Educational administrators provide learner-centered environments equipped with technology and learning resources to meet the individual, diverse needs of all learners. SCL (Figure 6.1) complements traditional teaching approaches and represents an instructional strategy where students maintain responsibility to create their content, select authentic materials, and interact with their peers. In collaborative, student-centered classrooms, teachers detail real-life duties for discovery learning, expect
student-produced media, and assess authentically.
According to Wang, Love, Klinc, Kim, and Davis (2012), Web 2.0 and SCL facilitate:
team-building capacities;
data sharing with anywhere, anytime access;
peer communication, review, and feedback;
creativity through rich, diverse ideas; and
group as well as student engagement.
Todays curriculum merges concepts from the Partnership for Twenty-first Century Skills (P21) and Common Core State Standards (CCSS; National Governors Association [NGA] Center for the Best Practices and Council of Chief State School Officers [CCSSO], 2010). The widely adopted International Society for Technology in Educations National Educational Technology Standards (NETS) for Teachers (2008) and Students (2007) provide another framework for learning and teaching in the digital age. These three curricula standards along with Web 2.0 applications support applicable technology initiatives integrated across content areas and grade levels to improve the educational process. Seamless student-centered learning (SCL) and classroom technology integration (CTI) reinforce curricular goals.

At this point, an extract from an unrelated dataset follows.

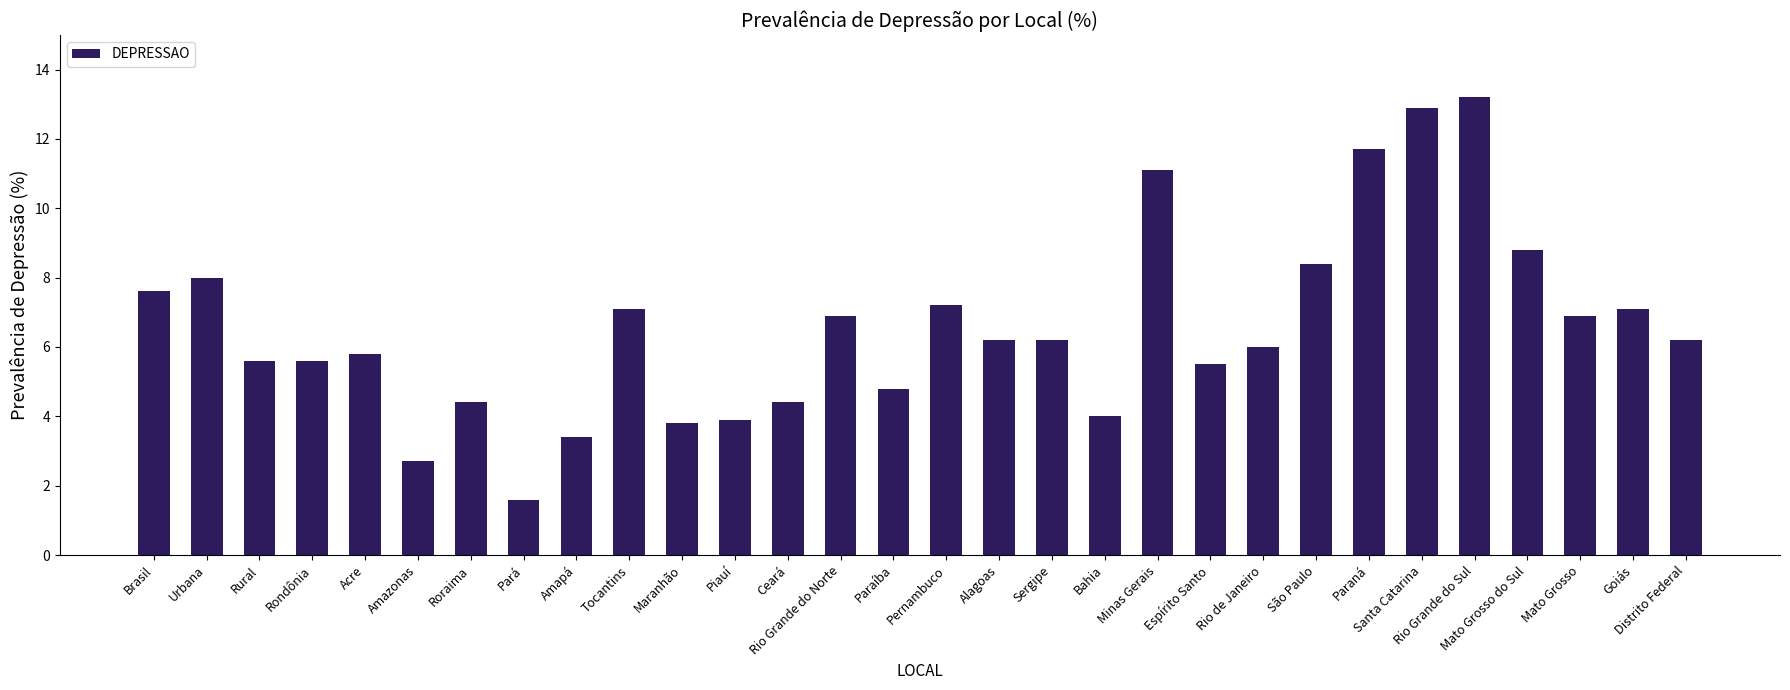

What is the change in value from Maranhão to Distrito Federal?

+2.4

Web 2.0 technologies permit students to interact and pool resources virtually, which foster project-based experiences. Student-created blogs, wikis, videos, podcasts, digital stories, comics, and online portfolios depict Web 2.0 outcomes. As well, social bookmarking and networking sites along with interactive timelines, three dimensional maps, electronic games, simulations, and infographics equally authenticate student-centered learning (Kingsley & Brinkerhoff, 2011).
Six critical markers, each with its own variables, influence student-centered learning, integration, and standards implementation: (a) legislation, (b) district/school, (c) teachers, (d) students, and (f) technology itself rest. TRA influences all: advocate for policies, school culture and high expectations, teacher attitude and beliefs, students work as leaders, and technology structures; thus, influencing technology integration.